Coincidentally, she came across a flier for St. Catherine Catholic School in nearby Sebring. The principal at the time, Dr. Anna Adam, tested and evaluated Jessie.
Now principal at a Catholic school in New York City, Dr. Adam can vividly recall the anguish on Jessie’s face when she met him. He was sweet and polite, but the uncertainty in his eyes and smile revealed how quiet and painfully shy he could be in the classroom.
“He came in as pretty much a non-reader,” Dr. Adam said. “But I didn’t want to retain him. I think if he would have been retained he would have been absolutely crushed, and we would have lost him. That would have been the end of him. He just would have curled up in a hole and gone away.”
Dr. Adam was confident she and her staff could work with Jessie, and Jodi’s heart soared. Not only had she found the right school, but they also told her about the Step Up For Students scholarship that enabled her to afford the tuition. (Step Up For Students administers Florida’s tax credit scholarship program and publishes this blog.)
In the three-building school with its small classes, Dr. Adam and Jessie’s teacher, Katherine Spencer, were able to give him lots of one-on-one attention. Getting him to read was a challenge.
“I felt for him so much,” Adam said. “He would cry and cry, because he tried so hard and just wasn’t getting it. We set up a lot of accommodations and modifications for him (in class).”
In getting to know Jessie, his teachers found out about his love for animals of all shapes and sizes (“We have everything – horses, dogs, and cats and ferrets and guinea pigs,” Jodi said of the rural Haley family home. “But he does like sharks and whales and tigers … things that’ll eat ya.”). They often tied Jessie’s assignments to those interests to keep him engaged and better unlock his abilities.

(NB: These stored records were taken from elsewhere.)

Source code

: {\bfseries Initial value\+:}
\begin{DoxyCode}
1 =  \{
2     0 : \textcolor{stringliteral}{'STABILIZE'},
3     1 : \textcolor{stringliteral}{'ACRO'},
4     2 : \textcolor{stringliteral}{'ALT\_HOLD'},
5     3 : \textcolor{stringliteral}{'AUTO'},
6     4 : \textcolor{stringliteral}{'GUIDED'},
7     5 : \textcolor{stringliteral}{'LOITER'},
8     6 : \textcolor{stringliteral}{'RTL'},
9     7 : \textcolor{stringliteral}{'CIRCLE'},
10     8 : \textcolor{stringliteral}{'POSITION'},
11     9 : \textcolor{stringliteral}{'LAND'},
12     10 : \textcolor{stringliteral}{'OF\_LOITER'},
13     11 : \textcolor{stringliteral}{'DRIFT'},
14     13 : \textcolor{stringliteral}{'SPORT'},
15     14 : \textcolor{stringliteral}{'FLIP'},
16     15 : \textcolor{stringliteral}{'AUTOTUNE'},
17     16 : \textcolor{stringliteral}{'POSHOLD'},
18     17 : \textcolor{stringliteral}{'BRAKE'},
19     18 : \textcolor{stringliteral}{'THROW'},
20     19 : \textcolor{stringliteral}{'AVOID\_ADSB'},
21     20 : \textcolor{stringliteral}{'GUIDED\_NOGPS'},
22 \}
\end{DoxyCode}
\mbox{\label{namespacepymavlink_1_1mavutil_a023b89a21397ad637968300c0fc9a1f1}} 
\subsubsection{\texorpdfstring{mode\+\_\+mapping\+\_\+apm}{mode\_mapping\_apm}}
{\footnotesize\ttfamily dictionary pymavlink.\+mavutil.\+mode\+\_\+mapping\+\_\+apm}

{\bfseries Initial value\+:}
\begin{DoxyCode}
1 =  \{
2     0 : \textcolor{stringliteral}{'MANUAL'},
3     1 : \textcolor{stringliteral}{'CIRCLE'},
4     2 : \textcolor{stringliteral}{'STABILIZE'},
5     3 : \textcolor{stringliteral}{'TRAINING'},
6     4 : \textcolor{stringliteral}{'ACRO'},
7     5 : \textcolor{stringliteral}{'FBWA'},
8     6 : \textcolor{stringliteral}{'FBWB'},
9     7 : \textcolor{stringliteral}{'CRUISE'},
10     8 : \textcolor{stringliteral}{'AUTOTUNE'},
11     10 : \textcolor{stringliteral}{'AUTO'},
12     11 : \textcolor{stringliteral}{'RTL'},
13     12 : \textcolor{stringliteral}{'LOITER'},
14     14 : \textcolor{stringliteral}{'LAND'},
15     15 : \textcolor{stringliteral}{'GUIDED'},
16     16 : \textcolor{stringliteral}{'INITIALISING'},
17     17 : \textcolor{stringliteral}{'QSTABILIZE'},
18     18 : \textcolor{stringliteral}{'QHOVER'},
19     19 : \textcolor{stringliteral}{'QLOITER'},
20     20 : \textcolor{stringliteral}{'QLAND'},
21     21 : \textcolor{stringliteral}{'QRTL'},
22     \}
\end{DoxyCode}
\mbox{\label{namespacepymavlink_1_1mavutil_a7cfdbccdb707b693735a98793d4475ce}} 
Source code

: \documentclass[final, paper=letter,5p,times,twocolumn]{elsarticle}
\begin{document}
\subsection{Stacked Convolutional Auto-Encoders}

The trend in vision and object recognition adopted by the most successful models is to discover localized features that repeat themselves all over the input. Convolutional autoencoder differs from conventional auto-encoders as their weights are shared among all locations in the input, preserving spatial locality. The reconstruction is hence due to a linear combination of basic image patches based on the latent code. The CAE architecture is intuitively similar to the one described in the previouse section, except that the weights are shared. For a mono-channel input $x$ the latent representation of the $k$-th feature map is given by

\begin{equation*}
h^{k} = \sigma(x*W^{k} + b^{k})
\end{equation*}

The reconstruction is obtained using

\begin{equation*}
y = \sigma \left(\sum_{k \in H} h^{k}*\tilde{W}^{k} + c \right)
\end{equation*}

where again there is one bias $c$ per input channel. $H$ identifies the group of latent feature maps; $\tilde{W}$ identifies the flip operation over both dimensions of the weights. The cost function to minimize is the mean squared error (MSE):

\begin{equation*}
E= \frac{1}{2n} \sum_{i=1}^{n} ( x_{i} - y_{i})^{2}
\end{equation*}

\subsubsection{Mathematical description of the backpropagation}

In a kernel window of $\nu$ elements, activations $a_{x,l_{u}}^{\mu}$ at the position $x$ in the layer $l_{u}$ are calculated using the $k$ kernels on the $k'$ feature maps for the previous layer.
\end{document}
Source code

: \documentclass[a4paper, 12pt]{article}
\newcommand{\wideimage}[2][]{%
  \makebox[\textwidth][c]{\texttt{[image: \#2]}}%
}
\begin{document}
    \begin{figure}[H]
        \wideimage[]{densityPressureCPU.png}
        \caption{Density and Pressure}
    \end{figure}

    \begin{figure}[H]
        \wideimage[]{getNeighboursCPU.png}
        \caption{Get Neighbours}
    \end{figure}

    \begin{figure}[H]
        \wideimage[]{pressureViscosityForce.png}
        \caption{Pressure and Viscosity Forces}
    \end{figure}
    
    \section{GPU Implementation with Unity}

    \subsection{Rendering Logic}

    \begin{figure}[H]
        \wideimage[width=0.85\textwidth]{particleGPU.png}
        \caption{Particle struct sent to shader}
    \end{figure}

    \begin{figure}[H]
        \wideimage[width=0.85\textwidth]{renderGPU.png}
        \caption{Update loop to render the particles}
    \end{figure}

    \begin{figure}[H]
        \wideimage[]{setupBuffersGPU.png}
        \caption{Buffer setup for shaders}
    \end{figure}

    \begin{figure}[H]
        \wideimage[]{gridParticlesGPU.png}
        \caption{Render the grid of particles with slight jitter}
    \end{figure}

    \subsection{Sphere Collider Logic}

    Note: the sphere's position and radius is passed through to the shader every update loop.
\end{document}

“We were taking the time to find out about him as a person, not as a student, but as a person at home,” Dr. Adam said. “So when we did ask him to write we made sure it was something that he knew about.”
Improvement came slowly, but Jodi saw progress in Jessie’s first report card. At a meeting with Ms. Spencer, Jodi was overwhelmed with emotion.
“Something finally clicked,” Jodi said. “You could tell he was beginning to understand the concepts and wasn’t freezing up. It was wonderful. I went and thanked the teacher. And hey, I’m crying now because I can’t believe it’s finally happening and he’s doing good, he’s learning now.”
The drive from Frostproof to Sebring and back every day was more than an hour, but worth it. Jessie’s headaches were gone. He no longer cried about homework.
“It was the teachers,” he said. “They would work it through with me step by step.”
Three years later, Jessie graduated St. Catherine’s sixth grade and was honored as the school’s top turnaround student.
“From where he was it was amazing,” Dr. Adam said. “He’s going to always have to work hard, but I think that’s what we gave him – the confidence to know that he could.”
Today Jessie is in 8th grade, back in his neighborhood school – and doing well.
“He made A’s and B’s in his last report card,” Jodi said, “and is determined to make all A’s on his next one.”
About St. Catherine Catholic School
First opened in 2008, St. Catherine is the only Catholic school in Highlands County, and part of the Diocese of Venice. It serves 119 PreK-6th grade students, including 57 on the Step Up For Students scholarship. Principal Jorge Rivera touts the school’s emphasis on technology and writing skills. The school administers the Iowa Test of Basic Skills annually. K-6 tuition is $6,250 a year.